Etwas Körperloses, Eisiges schien wie kalter Wind über den Fluß zu streifen, und dann verspürte er einen scharfen Schmerz, wie einen Stich in seinen Gedanken.
Shannon fuhr auf, ließ das Ruder fahren und drehte mit einem Ruck den Kopf.
Auf dem gegenüberliegenden Ufer des Miscatonic war eine Gestalt erschienen. Der Mann war zu weit entfernt, als daß Shannon Einzelheiten erkennen konnte, aber er schien auf erschreckende Weise düster und bedrohlich. An seinem Kopf war etwas Helles, das Shannon nicht genau identifizieren konnte, das ihn aber vage an etwas erinnerte.
Shannon hob die Hand, murmelte ein Wort der MACHT und schloß für eine halbe Sekunde die Augen.

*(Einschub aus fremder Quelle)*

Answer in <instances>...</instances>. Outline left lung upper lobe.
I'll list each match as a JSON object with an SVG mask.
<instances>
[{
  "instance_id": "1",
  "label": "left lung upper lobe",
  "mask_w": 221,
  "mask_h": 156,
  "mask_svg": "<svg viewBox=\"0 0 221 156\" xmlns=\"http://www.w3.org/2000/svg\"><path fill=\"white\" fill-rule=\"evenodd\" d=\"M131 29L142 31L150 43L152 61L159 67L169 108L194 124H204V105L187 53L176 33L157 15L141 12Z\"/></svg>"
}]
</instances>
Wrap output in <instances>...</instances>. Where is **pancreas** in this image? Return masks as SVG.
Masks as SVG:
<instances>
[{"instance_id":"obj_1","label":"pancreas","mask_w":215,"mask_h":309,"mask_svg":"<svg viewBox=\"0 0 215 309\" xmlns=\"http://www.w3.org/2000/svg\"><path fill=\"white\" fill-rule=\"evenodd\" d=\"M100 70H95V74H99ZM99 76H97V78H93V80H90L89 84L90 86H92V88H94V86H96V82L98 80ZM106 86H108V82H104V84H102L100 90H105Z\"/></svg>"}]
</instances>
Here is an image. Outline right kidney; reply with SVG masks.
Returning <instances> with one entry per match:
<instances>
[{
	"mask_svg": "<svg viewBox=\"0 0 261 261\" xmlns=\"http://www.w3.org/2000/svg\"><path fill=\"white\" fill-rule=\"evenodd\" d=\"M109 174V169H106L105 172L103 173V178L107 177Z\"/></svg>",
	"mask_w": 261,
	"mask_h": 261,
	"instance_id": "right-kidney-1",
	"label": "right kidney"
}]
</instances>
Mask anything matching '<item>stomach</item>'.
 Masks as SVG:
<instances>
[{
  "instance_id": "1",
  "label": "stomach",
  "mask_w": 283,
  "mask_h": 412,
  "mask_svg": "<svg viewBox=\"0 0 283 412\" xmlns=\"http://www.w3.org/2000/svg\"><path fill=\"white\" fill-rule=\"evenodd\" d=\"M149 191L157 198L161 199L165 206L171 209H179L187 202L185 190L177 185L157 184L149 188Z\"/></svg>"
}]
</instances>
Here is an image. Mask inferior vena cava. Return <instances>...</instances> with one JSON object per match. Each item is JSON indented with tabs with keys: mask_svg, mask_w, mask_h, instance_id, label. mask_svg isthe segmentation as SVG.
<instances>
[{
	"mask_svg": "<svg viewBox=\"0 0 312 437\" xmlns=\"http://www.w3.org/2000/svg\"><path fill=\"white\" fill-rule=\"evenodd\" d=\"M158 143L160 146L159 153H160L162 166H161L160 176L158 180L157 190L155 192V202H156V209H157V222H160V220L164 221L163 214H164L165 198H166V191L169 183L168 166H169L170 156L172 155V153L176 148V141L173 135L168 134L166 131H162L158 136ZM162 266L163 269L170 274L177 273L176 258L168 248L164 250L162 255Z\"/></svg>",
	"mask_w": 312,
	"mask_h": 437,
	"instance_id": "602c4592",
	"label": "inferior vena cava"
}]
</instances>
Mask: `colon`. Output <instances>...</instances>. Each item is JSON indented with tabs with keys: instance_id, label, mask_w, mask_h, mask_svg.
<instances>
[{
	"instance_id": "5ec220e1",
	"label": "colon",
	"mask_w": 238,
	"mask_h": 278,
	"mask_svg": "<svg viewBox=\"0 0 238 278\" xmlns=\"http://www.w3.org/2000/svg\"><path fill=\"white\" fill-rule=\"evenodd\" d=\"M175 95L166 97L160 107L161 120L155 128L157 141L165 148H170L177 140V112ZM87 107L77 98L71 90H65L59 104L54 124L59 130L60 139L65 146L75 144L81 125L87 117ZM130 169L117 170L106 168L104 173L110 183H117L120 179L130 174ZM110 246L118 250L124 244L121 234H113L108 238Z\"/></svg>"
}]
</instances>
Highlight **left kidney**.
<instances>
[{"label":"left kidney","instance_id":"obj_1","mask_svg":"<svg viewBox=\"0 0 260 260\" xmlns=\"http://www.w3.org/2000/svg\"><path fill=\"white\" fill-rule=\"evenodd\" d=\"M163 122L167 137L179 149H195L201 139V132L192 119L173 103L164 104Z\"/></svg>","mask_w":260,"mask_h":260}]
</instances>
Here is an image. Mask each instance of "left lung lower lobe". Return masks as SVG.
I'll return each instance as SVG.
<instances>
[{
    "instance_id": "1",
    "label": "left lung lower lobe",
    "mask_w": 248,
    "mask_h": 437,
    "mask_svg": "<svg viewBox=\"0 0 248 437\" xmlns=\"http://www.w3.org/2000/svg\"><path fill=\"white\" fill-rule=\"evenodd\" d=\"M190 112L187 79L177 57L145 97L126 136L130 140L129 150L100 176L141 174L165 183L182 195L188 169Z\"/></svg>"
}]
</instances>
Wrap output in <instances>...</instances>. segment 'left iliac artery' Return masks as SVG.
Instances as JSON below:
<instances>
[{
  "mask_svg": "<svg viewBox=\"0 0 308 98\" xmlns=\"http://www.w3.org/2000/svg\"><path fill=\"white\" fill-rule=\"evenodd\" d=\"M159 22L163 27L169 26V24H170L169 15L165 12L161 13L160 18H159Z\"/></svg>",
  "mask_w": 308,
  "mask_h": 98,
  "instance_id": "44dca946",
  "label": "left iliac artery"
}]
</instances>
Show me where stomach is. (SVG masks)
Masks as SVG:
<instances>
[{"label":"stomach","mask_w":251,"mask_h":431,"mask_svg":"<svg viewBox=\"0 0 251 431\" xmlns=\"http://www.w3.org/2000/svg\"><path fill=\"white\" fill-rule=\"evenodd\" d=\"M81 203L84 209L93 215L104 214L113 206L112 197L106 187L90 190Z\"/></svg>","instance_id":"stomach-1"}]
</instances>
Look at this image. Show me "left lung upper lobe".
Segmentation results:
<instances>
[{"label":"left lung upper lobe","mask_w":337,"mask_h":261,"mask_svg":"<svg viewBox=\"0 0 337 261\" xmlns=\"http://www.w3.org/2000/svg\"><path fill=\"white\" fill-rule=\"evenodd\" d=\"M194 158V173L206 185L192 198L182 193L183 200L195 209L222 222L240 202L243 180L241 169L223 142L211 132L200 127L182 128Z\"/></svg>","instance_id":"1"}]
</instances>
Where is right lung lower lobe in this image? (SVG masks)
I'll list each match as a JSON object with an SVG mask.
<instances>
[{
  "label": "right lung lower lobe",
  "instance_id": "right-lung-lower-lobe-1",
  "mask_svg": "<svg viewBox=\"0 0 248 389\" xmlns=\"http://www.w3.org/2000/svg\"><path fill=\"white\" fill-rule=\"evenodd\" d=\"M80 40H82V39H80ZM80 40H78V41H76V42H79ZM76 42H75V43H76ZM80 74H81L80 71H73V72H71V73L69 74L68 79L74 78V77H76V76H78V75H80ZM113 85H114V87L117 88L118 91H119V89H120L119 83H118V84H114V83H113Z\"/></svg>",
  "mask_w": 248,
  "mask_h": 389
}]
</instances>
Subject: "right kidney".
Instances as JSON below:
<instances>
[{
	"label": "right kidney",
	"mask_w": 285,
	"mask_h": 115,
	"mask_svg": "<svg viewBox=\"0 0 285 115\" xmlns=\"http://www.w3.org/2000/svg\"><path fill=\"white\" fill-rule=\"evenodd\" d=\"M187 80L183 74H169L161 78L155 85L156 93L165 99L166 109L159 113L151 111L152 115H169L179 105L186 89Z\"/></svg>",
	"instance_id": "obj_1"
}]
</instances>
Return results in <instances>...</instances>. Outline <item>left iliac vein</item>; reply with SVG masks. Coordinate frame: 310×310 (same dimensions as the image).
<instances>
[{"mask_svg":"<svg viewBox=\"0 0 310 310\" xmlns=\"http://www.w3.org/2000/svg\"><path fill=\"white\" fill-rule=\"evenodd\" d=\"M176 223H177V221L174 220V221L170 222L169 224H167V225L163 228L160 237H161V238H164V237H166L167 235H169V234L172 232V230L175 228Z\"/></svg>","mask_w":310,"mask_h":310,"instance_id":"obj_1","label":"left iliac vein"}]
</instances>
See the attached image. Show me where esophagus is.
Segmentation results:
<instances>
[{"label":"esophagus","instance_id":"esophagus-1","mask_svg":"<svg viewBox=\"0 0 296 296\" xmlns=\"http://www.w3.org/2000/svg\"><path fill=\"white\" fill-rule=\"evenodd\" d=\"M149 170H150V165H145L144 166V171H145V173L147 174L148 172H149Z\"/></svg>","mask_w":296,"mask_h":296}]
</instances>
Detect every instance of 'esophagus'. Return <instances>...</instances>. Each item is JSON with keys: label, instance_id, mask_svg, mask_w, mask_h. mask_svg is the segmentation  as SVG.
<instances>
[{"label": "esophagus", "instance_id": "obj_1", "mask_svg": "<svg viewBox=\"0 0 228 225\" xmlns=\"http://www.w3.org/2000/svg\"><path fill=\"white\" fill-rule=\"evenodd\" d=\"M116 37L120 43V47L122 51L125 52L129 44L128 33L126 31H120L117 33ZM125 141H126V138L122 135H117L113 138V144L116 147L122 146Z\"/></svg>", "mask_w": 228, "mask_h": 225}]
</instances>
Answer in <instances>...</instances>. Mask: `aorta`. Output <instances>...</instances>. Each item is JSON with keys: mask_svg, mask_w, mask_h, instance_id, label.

Als er die Lider wieder hob, hatte sich die Welt vor ihm verändert. Sie war zu einem schwarzweißen Negativbild geworden, durchzogen von grauen, pulsierenden Linien wie in einem gigantischen Spinnennetz. Hier und da ballten sich diese Linien, bildeten Knoten und pulsierende graue Nester - und eines dieser Machtzentren lag direkt über dem Fremden mit dem sonderbar hellen Haar!